Companies Besides Facebook Just Haven’t Made Headlines
Recent news about Facebook may be enough to make a portion of Facebook users go away. The Guardian even published this article, Facebook: Is It Time We All Deleted Our Accounts?. Facebook is the scapegoat for this round of privacy concerns, but deleting your Facebook account won’t protect your data from other internet companies. The internet has a data privacy problem, not just Facebook. Our data is being gathered by any company that wants it. All it takes is one data breach for our information to be public, even if we don’t want it to be.
Stories will continue to come up as more and more users realize the extent to which their data is collected and processed. Recently Panera Bread messed up big time with its customers’ data.
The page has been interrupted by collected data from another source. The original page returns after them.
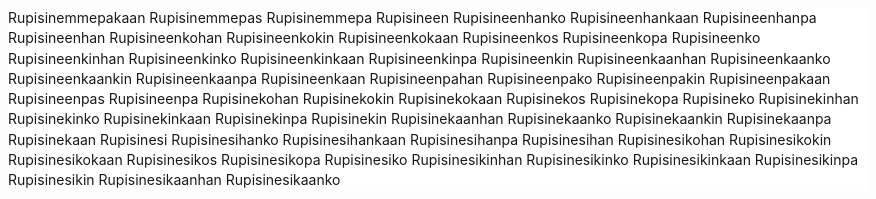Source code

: Rupisinemmepakaan
Rupisinemmepas
Rupisinemmepa
Rupisineen
Rupisineenhanko
Rupisineenhankaan
Rupisineenhanpa
Rupisineenhan
Rupisineenkohan
Rupisineenkokin
Rupisineenkokaan
Rupisineenkos
Rupisineenkopa
Rupisineenko
Rupisineenkinhan
Rupisineenkinko
Rupisineenkinkaan
Rupisineenkinpa
Rupisineenkin
Rupisineenkaanhan
Rupisineenkaanko
Rupisineenkaankin
Rupisineenkaanpa
Rupisineenkaan
Rupisineenpahan
Rupisineenpako
Rupisineenpakin
Rupisineenpakaan
Rupisineenpas
Rupisineenpa
Rupisinekohan
Rupisinekokin
Rupisinekokaan
Rupisinekos
Rupisinekopa
Rupisineko
Rupisinekinhan
Rupisinekinko
Rupisinekinkaan
Rupisinekinpa
Rupisinekin
Rupisinekaanhan
Rupisinekaanko
Rupisinekaankin
Rupisinekaanpa
Rupisinekaan
Rupisinesi
Rupisinesihanko
Rupisinesihankaan
Rupisinesihanpa
Rupisinesihan
Rupisinesikohan
Rupisinesikokin
Rupisinesikokaan
Rupisinesikos
Rupisinesikopa
Rupisinesiko
Rupisinesikinhan
Rupisinesikinko
Rupisinesikinkaan
Rupisinesikinpa
Rupisinesikin
Rupisinesikaanhan
Rupisinesikaanko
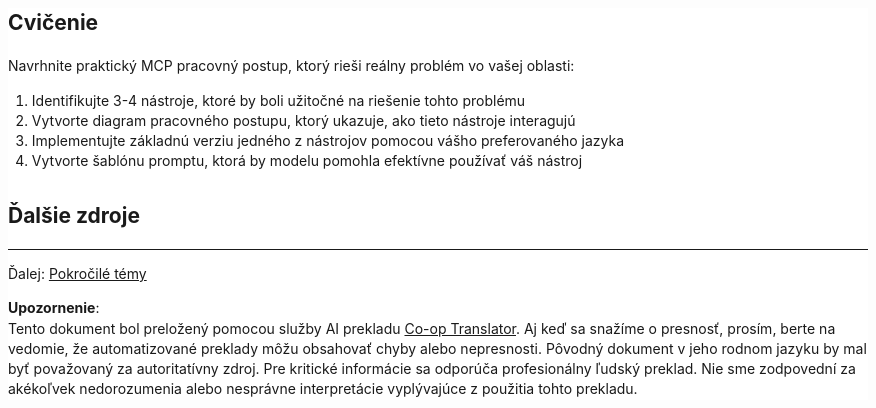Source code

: ## Cvičenie

Navrhnite praktický MCP pracovný postup, ktorý rieši reálny problém vo vašej oblasti:

1. Identifikujte 3-4 nástroje, ktoré by boli užitočné na riešenie tohto problému
2. Vytvorte diagram pracovného postupu, ktorý ukazuje, ako tieto nástroje interagujú
3. Implementujte základnú verziu jedného z nástrojov pomocou vášho preferovaného jazyka
4. Vytvorte šablónu promptu, ktorá by modelu pomohla efektívne používať váš nástroj

## Ďalšie zdroje

---

Ďalej: [Pokročilé témy](../05-AdvancedTopics/README.md)

**Upozornenie**:  
Tento dokument bol preložený pomocou služby AI prekladu [Co-op Translator](https://github.com/Azure/co-op-translator). Aj keď sa snažíme o presnosť, prosím, berte na vedomie, že automatizované preklady môžu obsahovať chyby alebo nepresnosti. Pôvodný dokument v jeho rodnom jazyku by mal byť považovaný za autoritatívny zdroj. Pre kritické informácie sa odporúča profesionálny ľudský preklad. Nie sme zodpovední za akékoľvek nedorozumenia alebo nesprávne interpretácie vyplývajúce z použitia tohto prekladu.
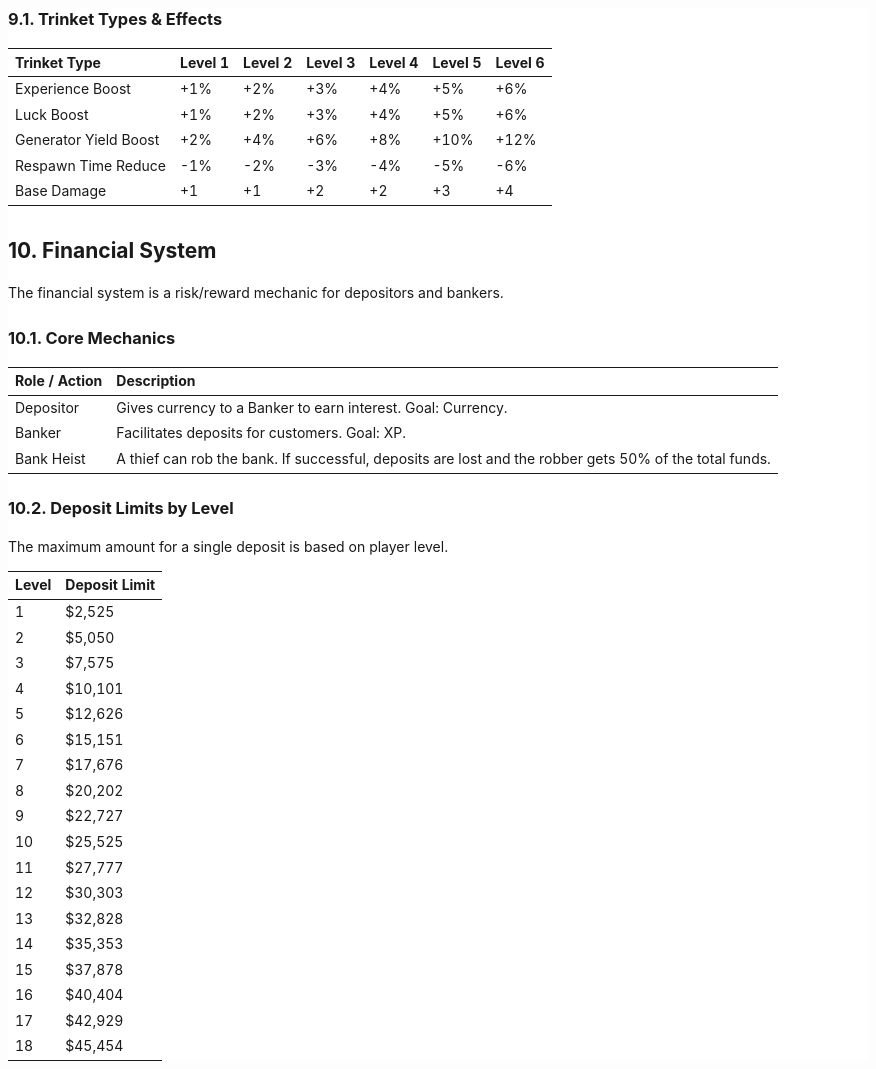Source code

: ### 9.1. Trinket Types & Effects

| Trinket Type         | Level 1 | Level 2 | Level 3 | Level 4 | Level 5 | Level 6 |
| :------------------- | :------ | :------ | :------ | :------ | :------ | :------ |
| Experience Boost     | +1%     | +2%     | +3%     | +4%     | +5%     | +6%     |
| Luck Boost           | +1%     | +2%     | +3%     | +4%     | +5%     | +6%     |
| Generator Yield Boost| +2%     | +4%     | +6%     | +8%     | +10%    | +12%    |
| Respawn Time Reduce  | -1%     | -2%     | -3%     | -4%     | -5%     | -6%     |
| Base Damage          | +1      | +1      | +2      | +2      | +3      | +4      |

## 10. Financial System

The financial system is a risk/reward mechanic for depositors and bankers.

### 10.1. Core Mechanics

| Role / Action | Description                                                                                    |
| :------------ | :--------------------------------------------------------------------------------------------- |
| Depositor     | Gives currency to a Banker to earn interest. Goal: Currency.                                   |
| Banker        | Facilitates deposits for customers. Goal: XP.                                                  |
| Bank Heist    | A thief can rob the bank. If successful, deposits are lost and the robber gets 50% of the total funds. |

### 10.2. Deposit Limits by Level

The maximum amount for a single deposit is based on player level.

| Level | Deposit Limit |
| :---- | :------------ |
| 1     | $2,525        |
| 2     | $5,050        |
| 3     | $7,575        |
| 4     | $10,101       |
| 5     | $12,626       |
| 6     | $15,151       |
| 7     | $17,676       |
| 8     | $20,202       |
| 9     | $22,727       |
| 10    | $25,525       |
| 11    | $27,777       |
| 12    | $30,303       |
| 13    | $32,828       |
| 14    | $35,353       |
| 15    | $37,878       |
| 16    | $40,404       |
| 17    | $42,929       |
| 18    | $45,454       |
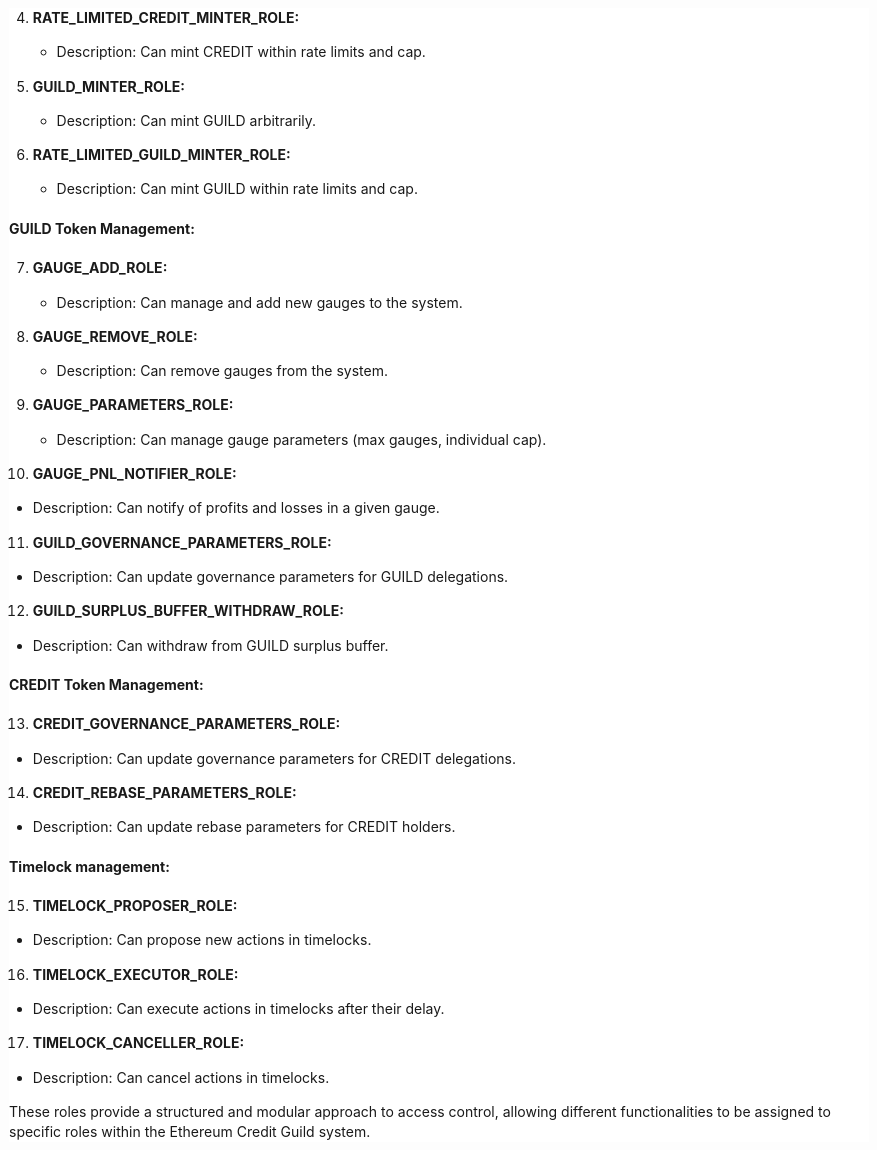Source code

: 4. **RATE_LIMITED_CREDIT_MINTER_ROLE:**

   - Description: Can mint CREDIT within rate limits and cap.

5. **GUILD_MINTER_ROLE:**

   - Description: Can mint GUILD arbitrarily.

6. **RATE_LIMITED_GUILD_MINTER_ROLE:**
   - Description: Can mint GUILD within rate limits and cap.

#### GUILD Token Management:

7. **GAUGE_ADD_ROLE:**

   - Description: Can manage and add new gauges to the system.

8. **GAUGE_REMOVE_ROLE:**

   - Description: Can remove gauges from the system.

9. **GAUGE_PARAMETERS_ROLE:**

   - Description: Can manage gauge parameters (max gauges, individual cap).

10. **GAUGE_PNL_NOTIFIER_ROLE:**

- Description: Can notify of profits and losses in a given gauge.

11. **GUILD_GOVERNANCE_PARAMETERS_ROLE:**

- Description: Can update governance parameters for GUILD delegations.

12. **GUILD_SURPLUS_BUFFER_WITHDRAW_ROLE:**

- Description: Can withdraw from GUILD surplus buffer.

#### CREDIT Token Management:

13. **CREDIT_GOVERNANCE_PARAMETERS_ROLE:**

- Description: Can update governance parameters for CREDIT delegations.

14. **CREDIT_REBASE_PARAMETERS_ROLE:**

- Description: Can update rebase parameters for CREDIT holders.

#### Timelock management:

15. **TIMELOCK_PROPOSER_ROLE:**

- Description: Can propose new actions in timelocks.

16. **TIMELOCK_EXECUTOR_ROLE:**

- Description: Can execute actions in timelocks after their delay.

17. **TIMELOCK_CANCELLER_ROLE:**

- Description: Can cancel actions in timelocks.

These roles provide a structured and modular approach to access control, allowing different functionalities to be assigned to specific roles within the Ethereum Credit Guild system.
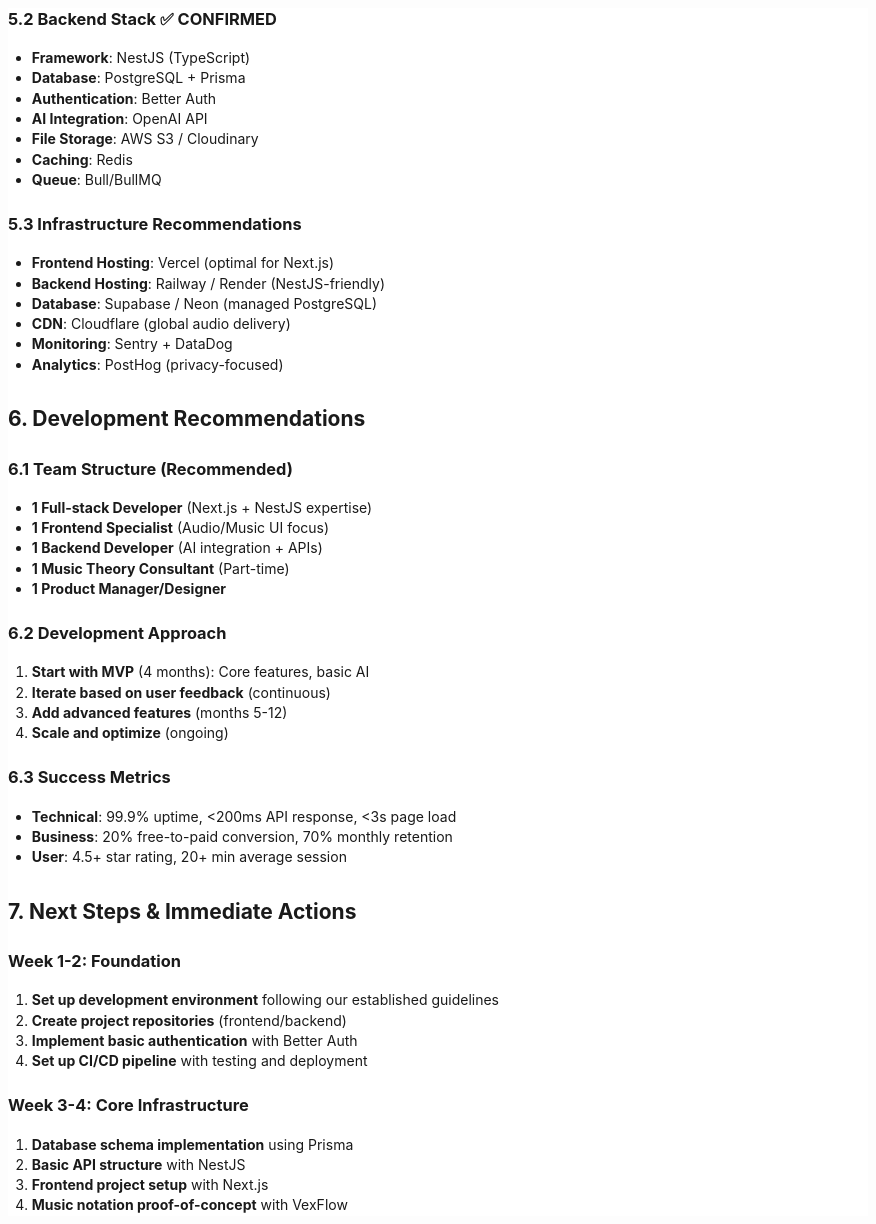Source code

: ### 5.2 Backend Stack ✅ CONFIRMED
- **Framework**: NestJS (TypeScript)
- **Database**: PostgreSQL + Prisma
- **Authentication**: Better Auth
- **AI Integration**: OpenAI API
- **File Storage**: AWS S3 / Cloudinary
- **Caching**: Redis
- **Queue**: Bull/BullMQ

### 5.3 Infrastructure Recommendations
- **Frontend Hosting**: Vercel (optimal for Next.js)
- **Backend Hosting**: Railway / Render (NestJS-friendly)
- **Database**: Supabase / Neon (managed PostgreSQL)
- **CDN**: Cloudflare (global audio delivery)
- **Monitoring**: Sentry + DataDog
- **Analytics**: PostHog (privacy-focused)

## 6. Development Recommendations

### 6.1 Team Structure (Recommended)
- **1 Full-stack Developer** (Next.js + NestJS expertise)
- **1 Frontend Specialist** (Audio/Music UI focus)
- **1 Backend Developer** (AI integration + APIs)
- **1 Music Theory Consultant** (Part-time)
- **1 Product Manager/Designer**

### 6.2 Development Approach
1. **Start with MVP** (4 months): Core features, basic AI
2. **Iterate based on user feedback** (continuous)
3. **Add advanced features** (months 5-12)
4. **Scale and optimize** (ongoing)

### 6.3 Success Metrics
- **Technical**: 99.9% uptime, <200ms API response, <3s page load
- **Business**: 20% free-to-paid conversion, 70% monthly retention
- **User**: 4.5+ star rating, 20+ min average session

## 7. Next Steps & Immediate Actions

### Week 1-2: Foundation
1. **Set up development environment** following our established guidelines
2. **Create project repositories** (frontend/backend)
3. **Implement basic authentication** with Better Auth
4. **Set up CI/CD pipeline** with testing and deployment

### Week 3-4: Core Infrastructure
1. **Database schema implementation** using Prisma
2. **Basic API structure** with NestJS
3. **Frontend project setup** with Next.js
4. **Music notation proof-of-concept** with VexFlow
It was aware of a flaw in its system which allowed for a data leak, but failed to fix the issue for eight months.
How Companies Should Avoid Data Security Disasters
Fortune lists these steps for companies to minimize risk and damages associated with data breaches.
- Post a contact page for bug reports – Make it easy for security researchers to report issues they find with your company’s website/product. After all, these people are helping you avoid bigger issues down the road. This page should be seperate from the standard customer service line, and reports should be reviewed by qualified security experts. Google has a great example of this and offers rewards (up to $31,337) for reported bugs.
- Don’t shoot the messenger – In Panera’s case, employees at the company responded defensively, a clear disincentive to report bugs to the company in the future. We’ve discussed many times the negative impacts data breaches and hacks have on businesses, if someone is able to stop one of these before it becomes a bigger deal…that’s beneficial to the business.
- Promptly respond to tipsters – If someone feels like their tip to your business hasn’t been recognized, they may choose to publicize their finding elsewhere. This security researcher did just that when Panera Bread failed to properly respond to his tip.
- Fix the issue quickly & completely – Not fixing the issue makes your company appear like it doesn’t care about user security. Similar to taking too long to respond, if the issue isn’t fixed the person reporting it may again take their message elsewhere to pressure your business to change. Also, implementing an incomplete or ineffective fix is another issue. Panera claimed their issue had been fixed, when in fact it was still broken.
If users outside your organization are able to discover vulnerabilities in your systems, listen to them. If more companies take users and their privacy seriously, their businesses and their customers will be better off. An internet that decentralizes data, and stops making our data the product, will provide better user experiences.